None of these groups will stand for any barriers from state education agencies or school districts — and they will fight hard against them. In fact, they won’t have to do much lobbying at all. The nature of the Web is such that it is difficult for any state education agency — or even the federal government — to impose regulation. And the likely consequences could be amazing. Teacher certification, for example, would move away from state teacher licensing boards to national organizations such as ABCTE — or, more likely, American public education would move away from traditional licensing altogether. This, in turn, would speed up efforts to move away from traditional, low-quality teacher evaluations to ones based on objective measures of teacher success in improving student achievement over time.

The greatest potential of digital education lies with revamping how we reward teachers, especially those high-quality instructors who are stuck with the same degree- and seniority-based compensation packages as those who aren’t worth the salaries they collect. This is something that education traditionalists, especially those with a Luddite mentality, never consider. Given that the average teacher likely owns a Samsung Galaxy Android or Apple iPhone, lives in a home equipped with Wi-Fi broadband, and has children using iPads and Nook Tablets, they are probably far more-sophisticated about technology than most would expect and thus, won’t need any form of professional development. More importantly, there are teachers such as Chad Sansing already using video games and other digital tools and techniques in their instruction — and they can help other teachers figure out the ropes.

The possibilities are endless. As Bryan and Emily Hassel of Public Impact noted in the Fordham book, the advance of digital education offers an array of new career paths for high-quality teachers with entrepreneurial savvy, especially in working for online education firms who can offer stock options and other forms of private-sector compensation that would be more appealing that seniority- and degree-based pay scales. One can even imagine high-quality teachers who don’t want to go into administration — the usual route that turns many a high-quality teacher into a mediocre and abysmal school leader — to pursue their own paths. With access to Blackboard, Apple’s e-textbook system, and Citrix GoToMeeting, a teacher who wants to just teach being able to craft their own courses, write their own textbooks, and charge money for instruction; they could also band together to launch their own online and blended learning operations similar to what Salman Khan is doing now with his eponymous flipped learning academy.

Once teachers get their hands on digital and online tools, they will no longer simply be users.
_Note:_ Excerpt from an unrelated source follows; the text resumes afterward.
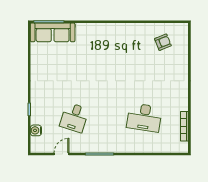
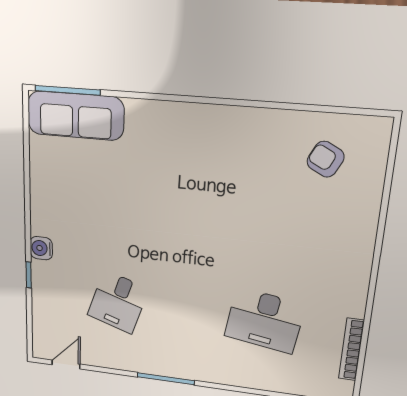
armchair: (163, 42) -> (326, 159), turned -131
water cooler: (36, 130) -> (41, 248), moved
door: (62, 154) -> (66, 364), moved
They will also not be satisfied with a traditional model of teachers’ unionism that no longer applies in the 21st century (and was never the right fit for education in the first place). One can imagine the kind of professional associations emerging as alternatives to NEA and AFT membership becoming even more widespread, with teachers demanding to becoming as entrepreneurial outside of the classroom as Silicon Valley types such as Andreessen.
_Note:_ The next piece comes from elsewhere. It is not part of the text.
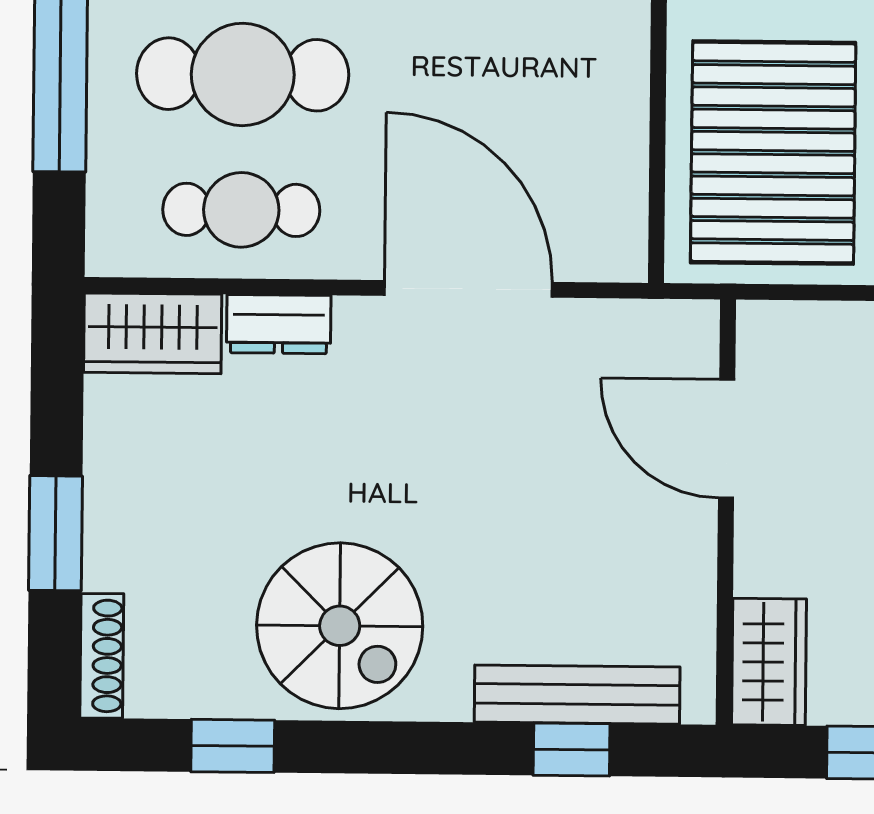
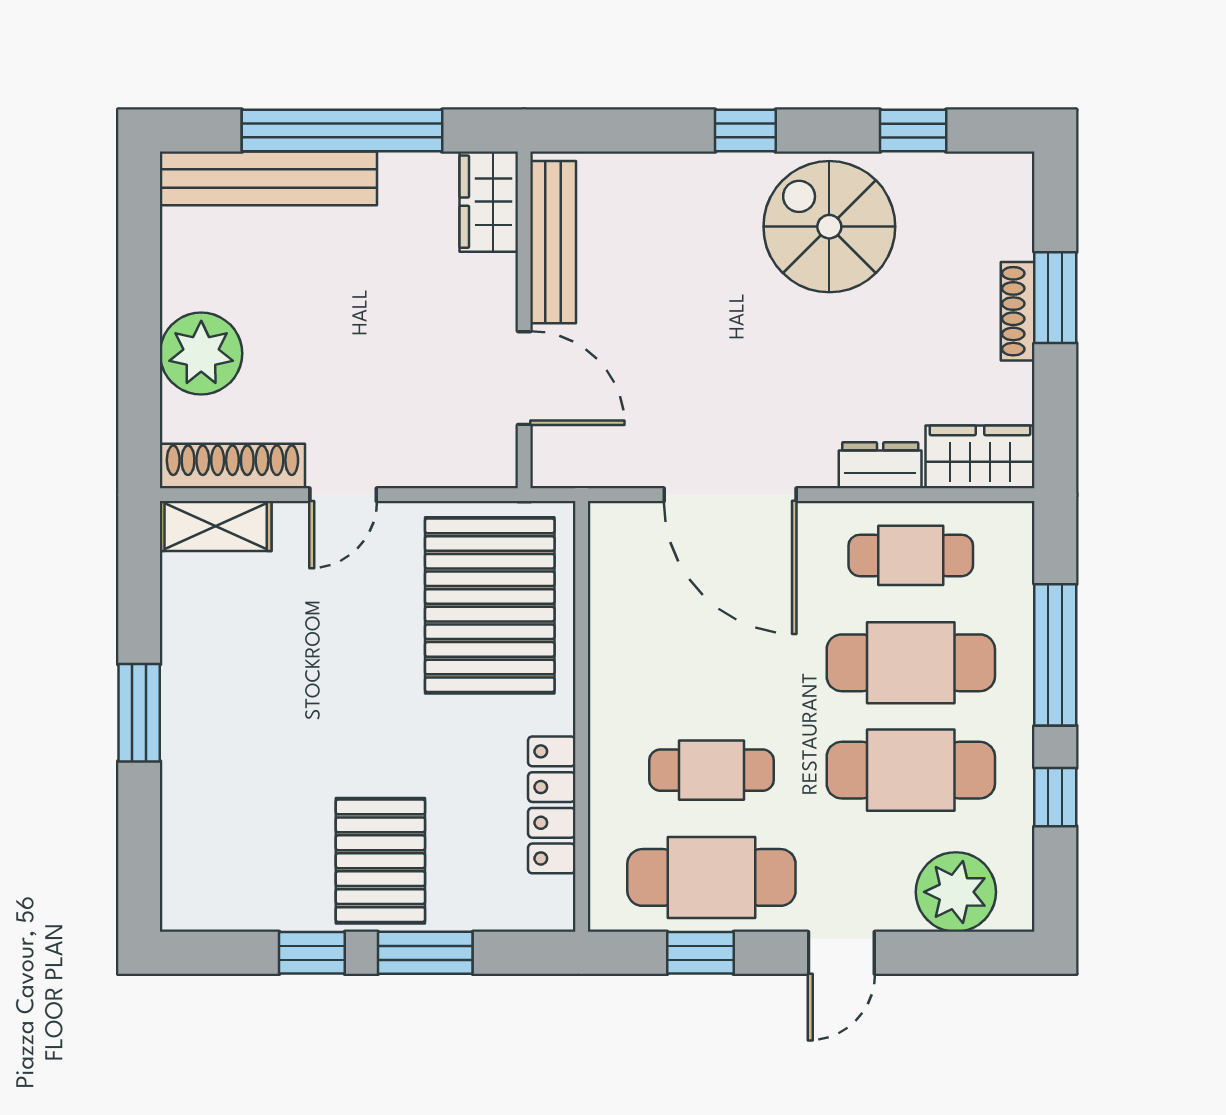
shoe rack: (102, 656) -> (1018, 311), moved
bench: (577, 695) -> (553, 242), moved, turned 90
window: (572, 750) -> (745, 131), moved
The very transformation of society, economy, and culture that Andreessen recognized would happen 20 years ago is also likely to happen in education. And the obstacles that would appear to make these changes a nonstarter aren’t likely to stand up to the creative destruction that always comes with technology. Which is why school reformers must embrace digital learning; along with political mobilization, it is one more tool that can force the overhaul of a failed system.